4) We have much longer benchmark runs published as well. But as noted here http://symas.com/mdb/hyperdex/ what really matters is the total number of ops executed. "Running for a long time" is only a requirement when your DB engine is ... slow.
Welcome, Bradley and Leif, to the club of people whom Howard has declared are doing it wrong. You are in fine company as I am also a member of that club. Although I do prefer snark from Turing Award winners. I don't think there is reason to pursue a discussion. It won't end well. But I do understand the desire to address the claims once.
In a DB with LSM storage you are free to do whatever you need to do.
For example, you can compact size-tiered levels when their size ratio exceeds some threshold. This approach will make situation presented in paper impossible.
In short, levels 1..N should be compacted into one when sum_{i=1..N-1}level_size(i)>=C*level_size(N).
The multiplier C is important. Compactions will be rare and writes will be faster if C is bigger than 1. The read performance will be worse - we have to read more levels. To make compactions more often, we make C smaller. This way we prioritize read speed.
And the most important thing here that we can compact levels even for read transactions. If we have many read transactions, it is necessary to make then faster.
This very important point of LSM design is not mentioned in any literature I read.
Fractal trees can be seen as basically LSM trees with fixed coefficient C=1. And with embedded index, as smaller levels provide indexing for bigger levels.
So they force database designer into some corner. Which is different from corner of B+trees, but corner nevertheless. LSM trees are more flexible in that regard, in my opinion.

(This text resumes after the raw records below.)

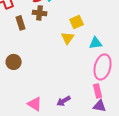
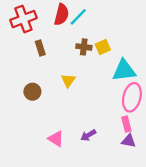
brown cross: (40, 13) -> (84, 47), moved
yellow triangle: (68, 38) -> (68, 80), moved
cyan triangle: (96, 43) -> (124, 70), size x1.6

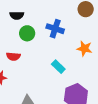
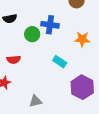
green circle: (27, 33) -> (32, 34), moved

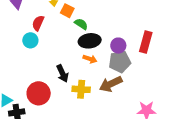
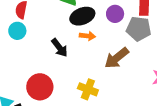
gray pentagon: (120, 62) -> (139, 29), moved, turned 30
black arrow: (62, 73) -> (59, 48), moved
yellow cross: (81, 89) -> (88, 89), moved, turned 30

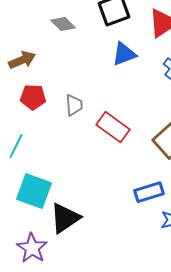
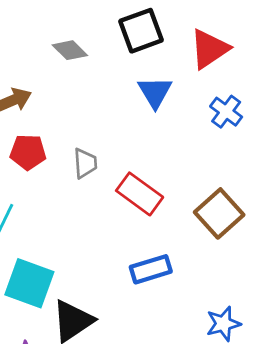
blue triangle: (124, 54) -> (155, 92), turned -40
blue rectangle: (149, 192) -> (151, 269), moved

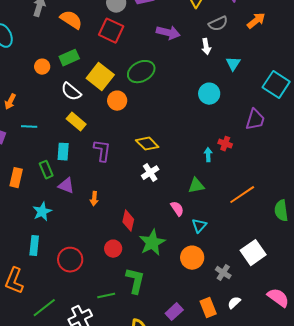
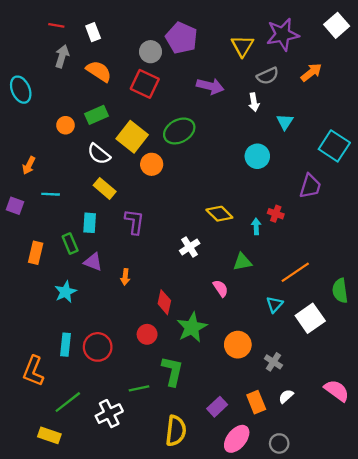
yellow diamond: (147, 144) -> (219, 214), moved
cyan triangle: (199, 226) -> (275, 304), moved
cyan rectangle: (34, 246) -> (65, 345), moved
white square: (253, 253) -> (310, 318), moved

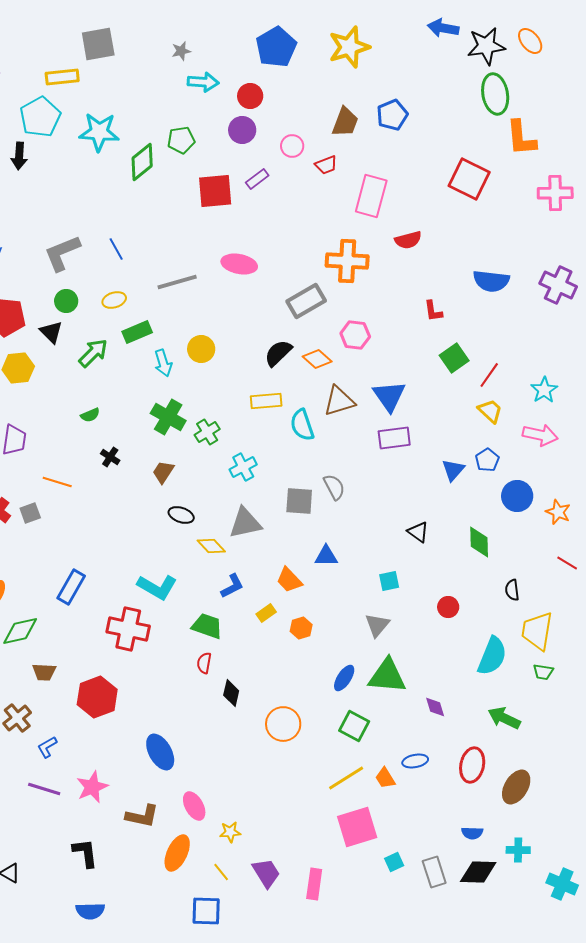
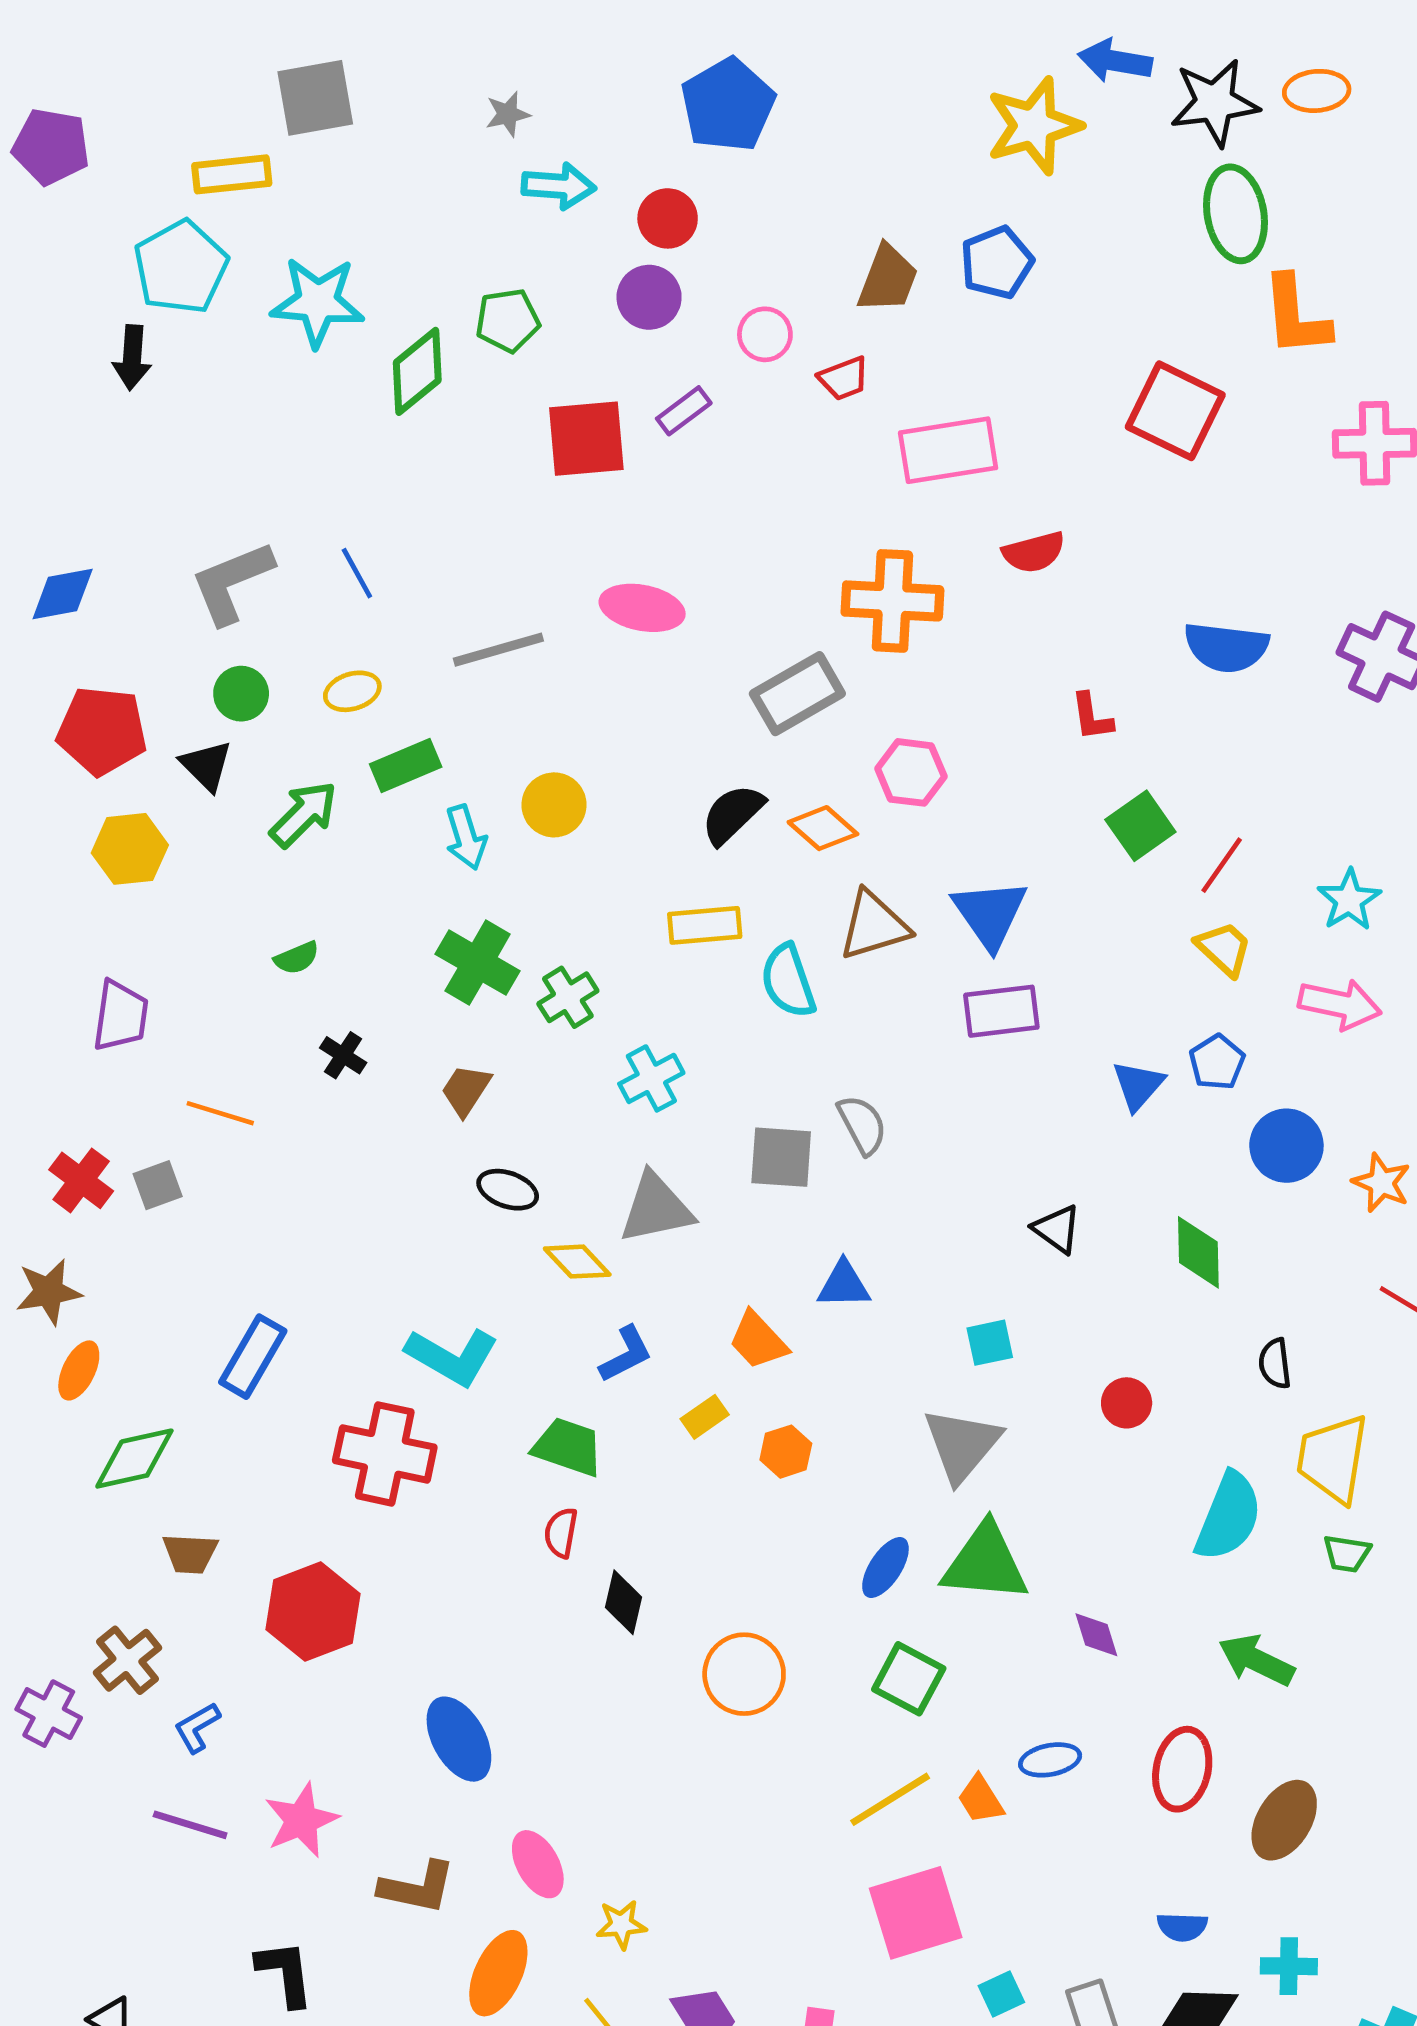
orange ellipse: (530, 41) -> (1317, 91), turned -56
yellow star: (349, 47) -> (1034, 126), moved
pink rectangle: (371, 196) -> (948, 450), turned 66
gray triangle: (377, 625) -> (962, 1445), size x1.4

No, I don't think you can view a fractal tree as an LSM tree with C=1.
One conclusion of this paper is that for worst-case workloads, LSM trees are not as good asympotically as fractal trees. It's all fine and good to be flexible, but if there is no good setting of the parameters, the flexibility doesn't actually help solve the problem.
A fully compacted LSM-tree should be equivalent to a b-tree in terms of read performance. However I don't think any existing implementations are anywhere near that.
I appreciate TokuTek's work in this area but their marketing should be taken with a grain of salt. They've published some stupid stuff before (look at the graph here[1] and tell me how to make something just like a b-tree, but faster).